Skew (γ1 — Skewness)
Measures the asymmetry of the return distribution. A negative skew (γ1 < 0) signals a left-tailed distribution — most outcomes cluster on the positive side, but the rare negative outcomes can be severely large. A positive skew (γ1 > 0) is the opposite.
Kurt (γ2 — Excess Kurtosis)
Measures tail density relative to a normal distribution. A high positive value (Leptokurtic) indicates fat tails — extreme events occur more frequently than a normal distribution would predict. A negative value (Platykurtic) indicates thinner tails.
Mesokurtic
A kurtosis value typically within a range of -0.5 to +0.5, consistent with a normal (Gaussian) distribution. Tail risk is neither elevated nor suppressed relative to standard statistical models.
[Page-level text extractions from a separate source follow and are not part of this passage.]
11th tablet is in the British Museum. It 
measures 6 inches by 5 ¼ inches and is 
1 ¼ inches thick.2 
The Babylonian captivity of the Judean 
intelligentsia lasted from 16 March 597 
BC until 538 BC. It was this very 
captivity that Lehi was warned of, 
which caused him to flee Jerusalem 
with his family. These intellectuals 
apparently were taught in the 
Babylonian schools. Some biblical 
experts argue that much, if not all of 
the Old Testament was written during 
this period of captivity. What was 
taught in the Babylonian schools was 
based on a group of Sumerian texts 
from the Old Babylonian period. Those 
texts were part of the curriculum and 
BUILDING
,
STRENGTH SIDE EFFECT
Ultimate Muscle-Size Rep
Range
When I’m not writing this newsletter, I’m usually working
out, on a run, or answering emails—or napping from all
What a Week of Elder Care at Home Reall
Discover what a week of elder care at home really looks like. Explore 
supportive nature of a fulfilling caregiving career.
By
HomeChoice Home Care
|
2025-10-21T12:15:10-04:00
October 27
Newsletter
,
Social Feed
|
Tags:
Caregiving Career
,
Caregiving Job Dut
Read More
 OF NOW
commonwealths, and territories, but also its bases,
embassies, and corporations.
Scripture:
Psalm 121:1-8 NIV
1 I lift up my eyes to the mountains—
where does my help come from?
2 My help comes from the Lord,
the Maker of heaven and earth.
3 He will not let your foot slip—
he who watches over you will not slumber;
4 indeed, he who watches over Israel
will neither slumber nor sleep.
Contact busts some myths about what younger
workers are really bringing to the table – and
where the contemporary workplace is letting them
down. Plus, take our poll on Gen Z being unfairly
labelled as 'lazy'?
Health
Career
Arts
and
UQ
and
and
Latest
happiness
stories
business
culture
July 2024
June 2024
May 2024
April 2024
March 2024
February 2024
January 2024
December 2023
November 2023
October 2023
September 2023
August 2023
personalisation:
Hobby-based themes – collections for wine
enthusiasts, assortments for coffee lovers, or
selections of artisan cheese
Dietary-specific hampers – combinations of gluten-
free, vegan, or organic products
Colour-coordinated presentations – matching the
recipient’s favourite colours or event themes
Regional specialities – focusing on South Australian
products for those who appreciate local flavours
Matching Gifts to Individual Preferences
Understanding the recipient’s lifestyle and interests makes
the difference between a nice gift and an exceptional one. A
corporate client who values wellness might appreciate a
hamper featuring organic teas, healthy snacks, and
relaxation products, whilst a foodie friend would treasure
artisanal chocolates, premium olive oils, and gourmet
Gaussian (Normal Distribution)
The classic bell-curve distribution. When a pattern's moments are described as "consistent with Gaussian expectations," it means tail risk behaves as standard statistical models would predict — no unusual concentration of extreme outcomes.
Sharpe Ratio (annualised)
Measures risk-adjusted return — the average 1-month forward return divided by its standard deviation, scaled to an annual rate (×√12). A ratio above 1.0 indicates strong return per unit of risk; below 0.5 is weak; negative means the average outcome was a loss. It does not capture skewness or tail risk, so it should be read alongside the distribution metrics above.